When crypto grows up: Digital assets as core financial infrastructure in ASEAN

Written by
David Rogers, CEO, APAC

Published

June 22, 2026

Digital asset markets are undergoing a structural shift that runs deeper than any price cycle. Nowhere is this more evident than in ASEAN.

For much of the past decade, crypto markets have moved to a familiar rhythm. We see rapid growth, sharp corrections, renewed enthusiasm, and then another reset. When macro shocks hit — as they did on October 10th 2025, with geopolitical escalation triggering a sharp, rapid sell-off across all risk assets — structurally immature markets are exposed. However, that fragility is starting to change, driven by new institutional participants, stronger regulatory frameworks, and proven real-world use.

A Market Reshaped by Structure

The key players in digital asset markets are shifting materially. Retail trading venues and exchanges are moving into equities, ETFs, tokenised commodities, as well as payments and banking-style services. At the same time, traditional financial institutions are building digital asset capabilities of their own. Every major bank and asset manager has developed a digital asset strategy. Firms see clear opportunities in tokenised bank deposits, stablecoins, and tokenised real-world assets. At this point, any major institution that fails to address its digital asset strategy in its annual report is sending a signal that investors will notice.

Alongside these product shifts, the competitive dynamics of the market itself are changing. Margins are compressing — a dynamic that increasingly resembles electronic FX from a decade ago, with spreads tightening and competition intensifying. Balance sheet strength has become the primary competitive defence, and counterparty risk has returned as a meaningful concern: clients are consolidating around fewer, well-capitalised counterparties.

Stablecoins have become central to this evolution, having moved well beyond their original function as market entry and exit points. They now serve as collateral, liquidity, and settlement infrastructure for broader financial services. Asia accounts for nearly two-thirds of global stablecoin payment volume, with the Americas at roughly 25% and Europe at just over 10% — a distribution that reflects where crypto has become genuinely embedded in everyday financial life.

ASEAN: From Trade to Tool

In ASEAN markets, digital assets have increasingly evolved from speculative instruments to financial tools. Crypto is used for payments, remittances, and savings, and has been disintermediating some traditional banking services.

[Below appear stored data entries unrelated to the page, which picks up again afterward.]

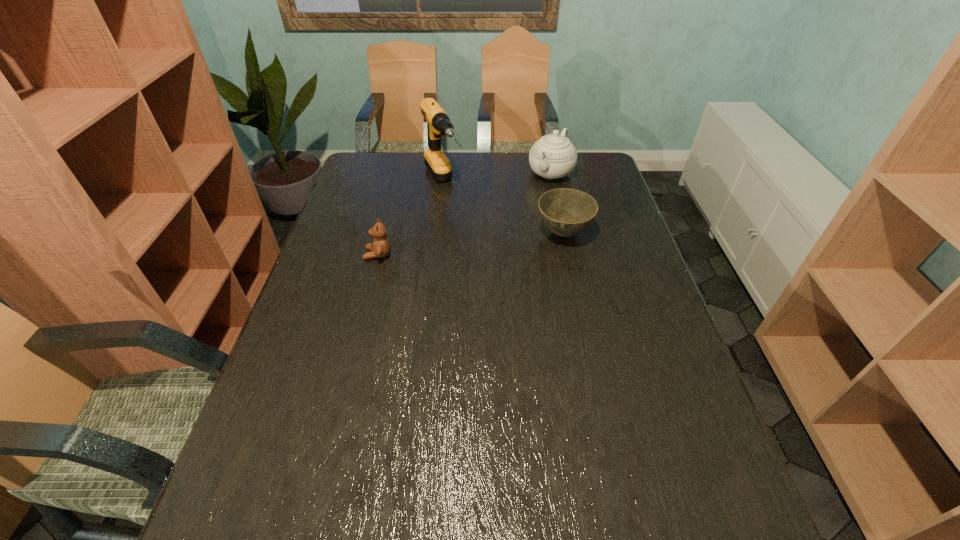
At what (x,y) coordinates should I click in order to perform the action: click on vacant region at the near edge. Please return your answer as a coordinate pair (x, y). This screenshot has width=960, height=540. Looking at the image, I should click on (394, 459).

At what (x,y) coordinates should I click in order to perform the action: click on vacant space at the left edge of the desktop. Please return your answer as a coordinate pair (x, y). Looking at the image, I should click on (346, 311).

Identify the location of free region at the right edge. Image resolution: width=960 pixels, height=540 pixels. (x=652, y=333).

Image resolution: width=960 pixels, height=540 pixels. Identify the location of free space at the far left corner of the desktop. (397, 168).

At what (x,y) coordinates should I click in order to perform the action: click on vacant space at the near left corner of the desktop. Please return your answer as a coordinate pair (x, y). Looking at the image, I should click on (249, 442).

In the image, there is a desktop. Where is `free space at the near right corner`? This screenshot has width=960, height=540. free space at the near right corner is located at coordinates (676, 444).

The height and width of the screenshot is (540, 960). Find the location of `free spot between the drill and the bowl`. free spot between the drill and the bowl is located at coordinates (503, 208).

In order to click on vacant region between the teddy bear and the chinaware in this screenshot , I will do `click(465, 214)`.

In order to click on empty location between the bowl and the tallest object in this screenshot , I will do `click(503, 208)`.

The height and width of the screenshot is (540, 960). What are the coordinates of `vacant space that is in between the second tallest object and the teddy bear` in the screenshot? It's located at (465, 214).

On-chain transaction value across Asia rose from $1.4 trillion in 2024 to $2.4 trillion in 2025. Chainalysis, for example, ranked Vietnam fourth globally in its 2025 Crypto Adoption Index, with users transacting more than $200 billion in digital assets in the twelve months to June 2025, over 25% of nominal GDP.

What makes Vietnam's regulatory response notable is the sequencing: crypto scaled first, and the government is now building a structure around activity that is already deeply embedded. The goal is not to replace existing financial institutions but to channel crypto into a supervised environment that protects consumers and preserves the country’s sovereign financial system. The Law on Digital Technology Industry, passed in June 2025 and effective from January 2026, formally recognises digital assets as property for the first time. Government Resolution 05/2025 establishes a five-year controlled pilot programme to 2030, with the Ministry of Finance accepting licence applications from January 2026. Requirements are deliberately demanding: paid-in charter capital of VND 10,000 billion (approx $380m), a 49% foreign ownership cap, and Level 4 IT security standards.

Capital Follows Permission

Vietnam's trajectory reflects a broader dynamic. The model of geographical arbitrage, where jurisdictions were chosen for operational convenience rather than regulatory engagement, is running out of road. Regulators across major jurisdictions, from Singapore and Japan to the United Kingdom and the European Union, are demanding transaction monitoring, KYC, capital adequacy, local governance, and financial controls as baseline requirements: the same standards applied to any regulated financial market. The signal is consistent: digital assets are now seen as core financial services.

Regulators from Singapore to the European Union are demanding transaction monitoring, KYC, capital adequacy, local governance, and financial controls as baseline requirements — the same standards applied to any regulated financial market. The signal is consistent: digital assets are now seen as core financial services.

Countries that build credible, enforceable frameworks will attract institutional capital and create the conditions for sustainable market development. The market shocks of the past year served as a stress test. What follows is the build phase: a market being constructed for institutional adoption, governed by regulation, and grounded in real utility. In ASEAN, crypto has already grown up. The rest of the world is catching on.